To make an assessment of Mahesh Dattani as an Indian English dramatist is not an easy task. A multifaceted personality, Dattani has written dramas, radio plays, screen plays and acted in and directed many plays over the years. His plays are primarily written to be staged not to be read as stories in the drawing rooms or classrooms. He is charged by the voice of his characters through the mouth of the actors. That is why, he used to give final shape to some of his plays after they were staged. Drama, unlike poetry or fiction is a performing act. The dialogue of the character and the voice of the actor go together to make a play what it is. Therefore, it is not merely the language of the dialogue but the articulation of it by the actor, which matters in a drama. Dattani’s success lies in combining the two artistically in his plays.
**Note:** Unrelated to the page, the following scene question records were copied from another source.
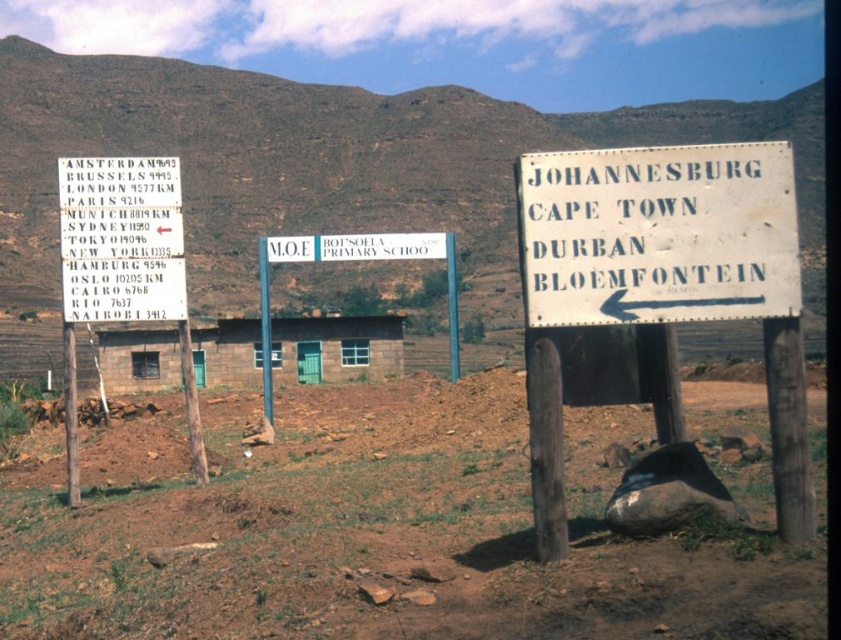
Can you confirm if white painted wood sign at right is positioned above white paper sign at upper left?

Actually, white painted wood sign at right is below white paper sign at upper left.

Locate an element on the screen. This screenshot has width=841, height=640. white painted wood sign at right is located at coordinates point(659,234).

Which is behind, point (746, 276) or point (83, 321)?

The point (83, 321) is behind.

You are a GUI agent. You are given a task and a screenshot of the screen. Output one action in this format:
    pyautogui.click(x=<x>, y=<y>)
    Task: Click on the white painted wood sign at right
    
    Given the screenshot: What is the action you would take?
    pyautogui.click(x=659, y=234)

Is point (713, 579) positioned behind point (267, 308)?

That is False.

Is brown soil at center below white wooden sign at center?

Yes, brown soil at center is below white wooden sign at center.

Find the location of a particular element. Image resolution: width=841 pixels, height=640 pixels. brown soil at center is located at coordinates (368, 531).

In order to click on brown soil at center in this screenshot , I will do `click(368, 531)`.

Does white paper sign at upper left appear over white wooden sign at center?

Actually, white paper sign at upper left is below white wooden sign at center.

Between point (98, 182) and point (448, 308), which one is positioned in front?

Point (98, 182) is more forward.

Where is `white paper sign at upper left`? white paper sign at upper left is located at coordinates (120, 240).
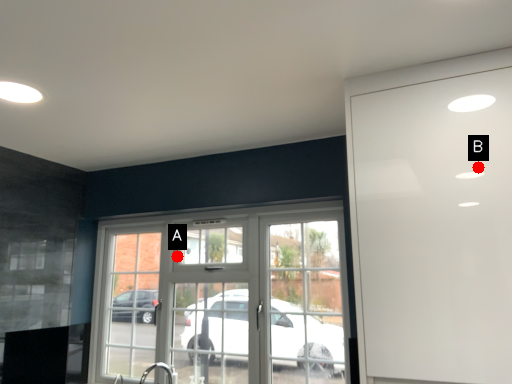
Question: Two points are circled on the image, labeled by A and B beside each circle. Which of the following is the farthest from the observer?

Choices:
 (A) A is further
 (B) B is further

Answer: (A)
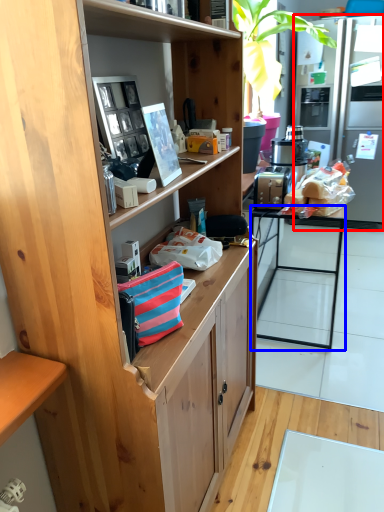
Question: Among these objects, which one is farthest to the camera, refrigerator (highlighted by a red box) or desk (highlighted by a blue box)?

Choices:
 (A) refrigerator
 (B) desk

Answer: (A)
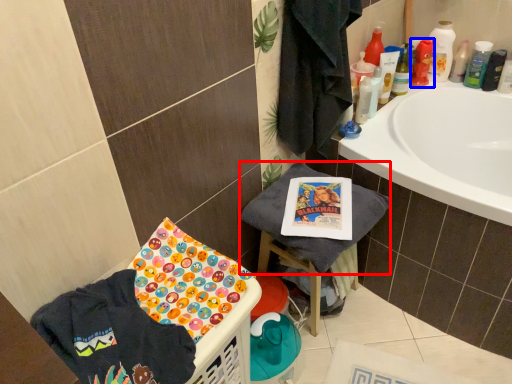
Question: Which point is further to the camera, beach towel (highlighted by a red box) or mouthwash (highlighted by a blue box)?

Choices:
 (A) beach towel
 (B) mouthwash

Answer: (B)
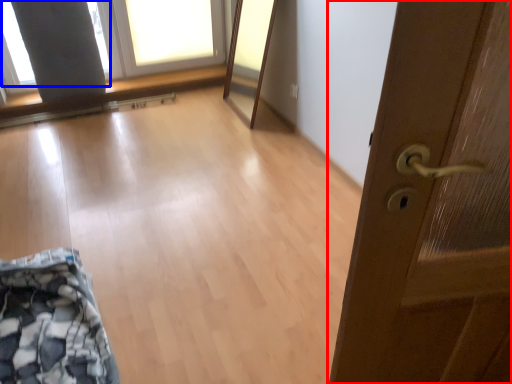
Question: Among these objects, which one is nearest to the camera, door (highlighted by a red box) or window screen (highlighted by a blue box)?

Choices:
 (A) door
 (B) window screen

Answer: (A)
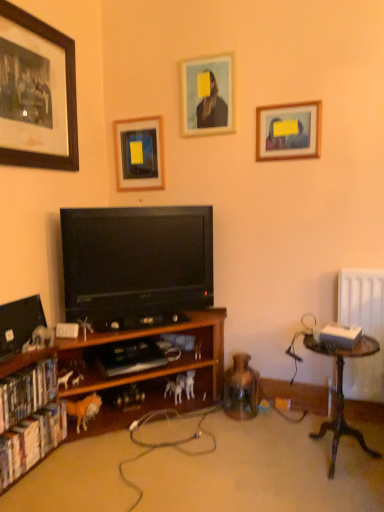
The image size is (384, 512). In order to click on free area in between wooden table at right and wooden bookshelf at left in this screenshot , I will do `click(258, 461)`.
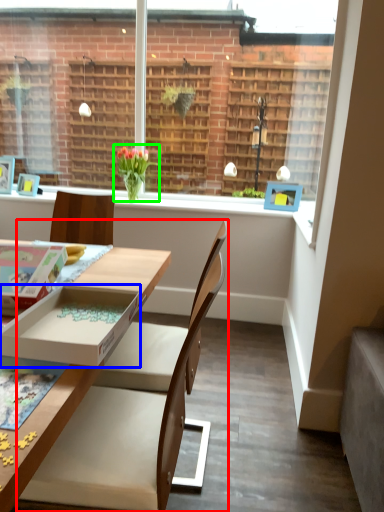
Question: Which object is the closest to the chair (highlighted by a red box)? Choose among these: box (highlighted by a blue box) or houseplant (highlighted by a green box).

Choices:
 (A) box
 (B) houseplant

Answer: (A)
Mhesh Dattani, a theatre personality who is actually involved in stage production and performing on the stage, draws inspiration from Marathi playwright Vijay Tendulkar. Unlike Girish Karnad who lays emphasis on history, myths puranas, Dattani concentrates on contemporary society and reality in the fast changing world. He may be called him a playwright on contemporary urban India and his plays are topical dramas. The questions he addresses in his plays are that of gender, sex, religion, communal tension, feminine identity, same- sex marriage, and above all gay and lesbian relationship. Hence his plays appear to be both revolting and sometimes, courageous. Penguin India has brought out two collections of his plays: Collected Plays (2000) and Collected Plays (vol.ii) (2005). The first collection contains eight plays such as Seven Steps Around The Fire, ON a Muggy Night in Mumbai, Do The Needful, Final Solutions, Bravely Fought The Queen, Tara, Dance Like a Man and Where There’s a Will. And the second collection contains ten plays eight new and two of his early plays are Thirty Days in September, Clearing the Rubble, Mango Soufle. The Swami and Winston, Morning Raga, Uma and The Fairy Queen, Ek Alag Mausam and The Tale of a Mother Feeding Her Child. The total corpus of his plays which include Radio plays, Screen plays and Stage plays available in print is sixteen. He came to limelight and sought into fame with the winning of the first ever Sahitya Akademi Award for a playwright in 1998 for his work Final Solutions and Other plays.

Once Dattani stated, my earliest influence are non- detailed texts of Shakespeare and BBC recordings of Shakespeare’s plays with heavy English accents. ‘On being asked’, Does the dramatist’s capacity to create memorable characters and events depend on his belief in his theme, Dattani answered, “Absolutely If the writer does not believe in his theme, how can he expect the audience to believe in anything? But many a time the theme is discovered in the writing which means that the theme carried conviction in the writer’s awareness of his or her theme, could be a process of discovery.”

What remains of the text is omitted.